Esses e outros hotéis investigados não têm alvará de funcionamento e servem como local de consumo de drogas e de prostituição, inclusive de adolescentes, além de entreposto para cargas de drogas e para produtos oriundos de furto e roubo.
De acordo com interceptações telefônicas, fora da comunidade do Moinho é Janaína da Conceição Cerqueira Xavier quem atua como "disciplina" do PCC no fluxo de dependentes químicos, informando ao quartel-general sobre o andamento do tráfico e eventuais transgressões cometidas por pequenos traficantes.
Ferros-velhos exploram trabalho e receptam material furtado, diz apuração
Em outra frente, a megaoperação também mira em uma série de ferros-velhos e galpões de reciclagem irregulares. Além das condições insalubres e da presença de trabalho infantil, esses locais receberiam produtos de furtos e roubos, além de explorarem pessoas em situação de vulnerabilidade. Algumas das pessoas que vendem materiais para esses locais são pagas com cachaça.
A investigação indica que alguns desses ferros-velhos irregulares vendem materiais para empresas regulares do ramo da reciclagem.
"Tem garotinho trabalhando em ferro-velho nos mesmos materiais que, lá na frente, vão ganhar um selo verde. Muitas empresas não controlam a cadeia daquilo que compram. E, na reciclagem, tem trabalho degradante. Queremos mexer com isso também", diz o promotor do Gaeco.
Relatórios financeiros produzidos a partir de dados dos proprietários de diversos ferros-velhos e estabelecimentos ligados à reciclagem detectaram, em um dos casos, movimentações de mais de R$ 5 milhões em seis meses, com saques em espécie que somam mais de R$ 1 milhão, o que sugere um esquema de lavagem de dinheiro.
"Esse comércio irregular emprega trabalho infantil e análogo à escravidão e faz receptação de material furtado. Será que ninguém está vendo isso? Cabe à prefeitura explicar. O que temos de fazer é dar um basta. E que venha uma empresa legalizada deste setor", avalia.

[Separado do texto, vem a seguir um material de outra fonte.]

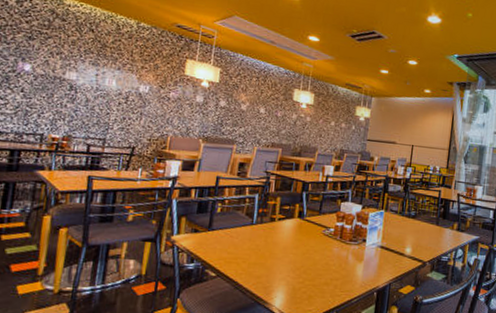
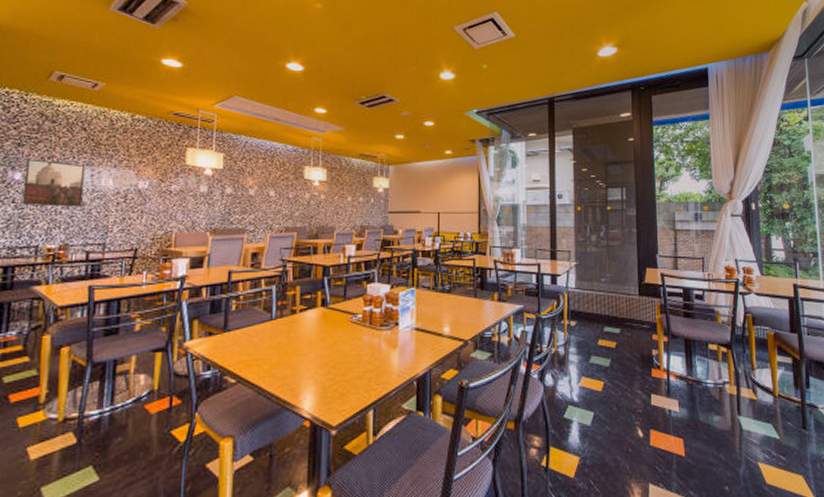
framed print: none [30,52,92,103] -> present [22,158,86,207]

Por último, a operação deve atuar junto a lojas suspeitas de receber celulares roubados cujas peças desmontadas são vendidas em lojas físicas e virtuais.
"A região central de São Paulo tem toda a sorte de negócios ilícitos que são difíceis de enxergar sem um diagnóstico mais profundo. Foi um trabalho de campo e de inteligência", resume Gakiya. Sobre essa diversidade de atividades ilegais, o promotor afirma ter ouvido de uma das testemunhas protegidas que "não existe uma coisa sem a outra".
Para o promotor, após a megaoperação, cabe ao Estado, nas figuras do governo e do município, reocupar o território e torná-lo um bem público. "O tráfico não vai acabar nem os dependentes químicos vão desaparecer, e crimes vão continuar acontecendo, mas esse estado de coisas ilegal e a violação sistêmica de direitos de todos, inclusive dos dependentes químicos, deve acabar."